• **TO-DO ITEM**: Where does the word "each" show up in the records? Copy every line that holds it.
SOURCE MATERIAL below:
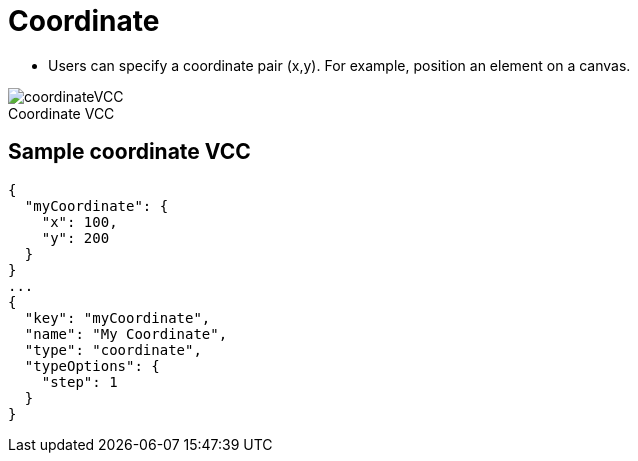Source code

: = Coordinate
:page-slug: coordinate
:page-description: Standard VCC for specifying a coordinate pair (x,y).
:figure-caption!:

--
* Users can
//tag::description[]
specify a coordinate pair (x,y).
//end::description[]
For example, position an element on a canvas.

image::coordinateVCC.png[title="Coordinate VCC"]
--

== Sample coordinate VCC

[source,json]
----
{
  "myCoordinate": {
    "x": 100,
    "y": 200
  }
}
...
{
  "key": "myCoordinate",
  "name": "My Coordinate",
  "type": "coordinate",
  "typeOptions": {
    "step": 1
  }
}
----
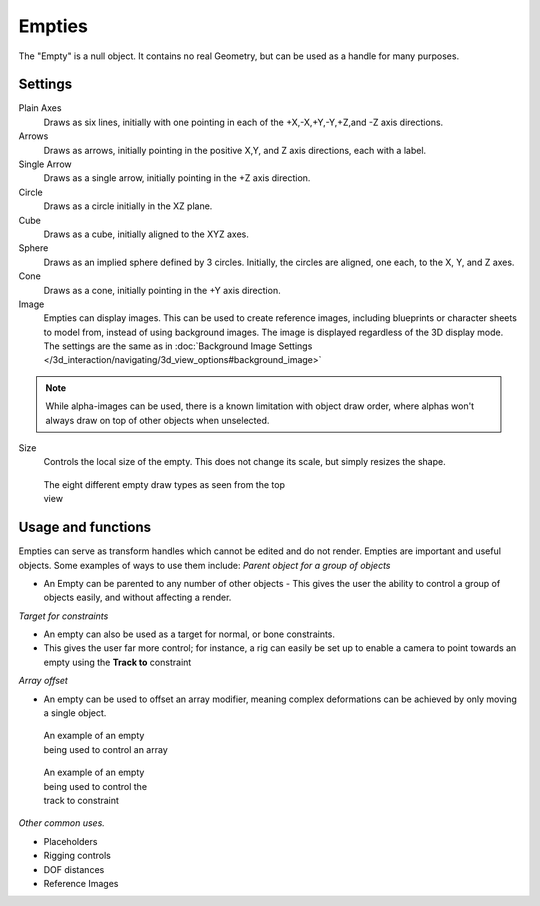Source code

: 
..    TODO/Review: {{review
   |text= :Needs a more detailed Uses + Functions section

   }} .


*******
Empties
*******

The "Empty" is a null object. It contains no real Geometry,
but can be used as a handle for many purposes.


Settings
========

Plain Axes
   Draws as six lines, initially with one pointing in each of the +X,-X,+Y,-Y,+Z,and -Z axis directions.
Arrows
   Draws as arrows, initially pointing in the positive X,Y, and Z axis directions, each with a label.
Single Arrow
   Draws as a single arrow, initially pointing in the +Z axis direction.
Circle
   Draws as a circle initially in the XZ plane.
Cube
   Draws as a cube, initially aligned to the XYZ axes.
Sphere
   Draws as an implied sphere defined by 3 circles.
   Initially, the circles are aligned, one each, to the X, Y, and Z axes.
Cone
   Draws as a cone, initially pointing in the +Y axis direction.
Image
   Empties can display images. This can be used to create reference images,
   including blueprints or character sheets to model from, instead of using background images.
   The image is displayed regardless of the 3D display mode.
   The settings are the same as in
   :doc:`Background Image Settings </3d_interaction/navigating/3d_view_options#background_image>`


.. note::

   While alpha-images can be used, there is a known limitation with object draw order,
   where alphas won't always draw on top of other objects when unselected.


Size
   Controls the local size of the empty. This does not change its scale, but simply resizes the shape.


.. figure:: /images/EmptyDrawTypes.jpg
   :width: 400px
   :figwidth: 400px

   The eight different empty draw types as seen from the top view


Usage and functions
===================

Empties can serve as transform handles which cannot be edited and do not render.
Empties are important and useful objects. Some examples of ways to use them include:
*Parent object for a group of objects*

- An Empty can be parented to any number of other objects - This gives the user the ability to control a group of objects easily, and without affecting a render.

*Target for constraints*

- An empty can also be used as a target for normal, or bone constraints.
- This gives the user far more control; for instance, a rig can easily be set up to enable a camera to point towards an empty using the **Track to** constraint

*Array offset*

- An empty can be used to offset an array modifier, meaning complex deformations can be achieved by only moving a single object.


.. figure:: /images/Emptyarray.jpg
   :width: 200px
   :figwidth: 200px

   An example of an empty being used to control an array


.. figure:: /images/Tracktosimple.jpg
   :width: 200px
   :figwidth: 200px

   An example of an empty being used to control the track to constraint


*Other common uses.*

- Placeholders
- Rigging controls
- DOF distances
- Reference Images

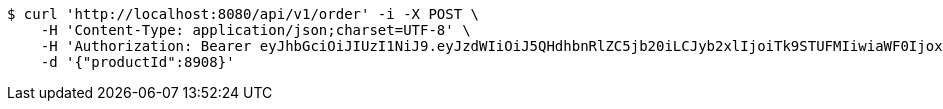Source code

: [source,bash]
----
$ curl 'http://localhost:8080/api/v1/order' -i -X POST \
    -H 'Content-Type: application/json;charset=UTF-8' \
    -H 'Authorization: Bearer eyJhbGciOiJIUzI1NiJ9.eyJzdWIiOiJ5QHdhbnRlZC5jb20iLCJyb2xlIjoiTk9STUFMIiwiaWF0IjoxNzE2ODgwOTg1LCJleHAiOjE3MTY4ODQ1ODV9.UYa44fuKk9q_eP-BRcM6o_pr_WIezbnU76sk4UPF8KE' \
    -d '{"productId":8908}'
----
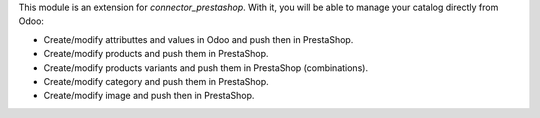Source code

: This module is an extension for *connector_prestashop*. With it, you will be
able to manage your catalog directly from Odoo:

* Create/modify attributtes and values in Odoo and push then in PrestaShop.
* Create/modify products and push them in PrestaShop.
* Create/modify products variants and push them in PrestaShop (combinations).
* Create/modify category and push them in PrestaShop.
* Create/modify image and push then in PrestaShop.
End of SOURCE MATERIAL.
• **OUTPUT OF THE EXERCISE**:
   Draws as six lines, initially with one pointing in each of the +X,-X,+Y,-Y,+Z,and -Z axis directions.
   Draws as arrows, initially pointing in the positive X,Y, and Z axis directions, each with a label.
   Initially, the circles are aligned, one each, to the X, Y, and Z axes.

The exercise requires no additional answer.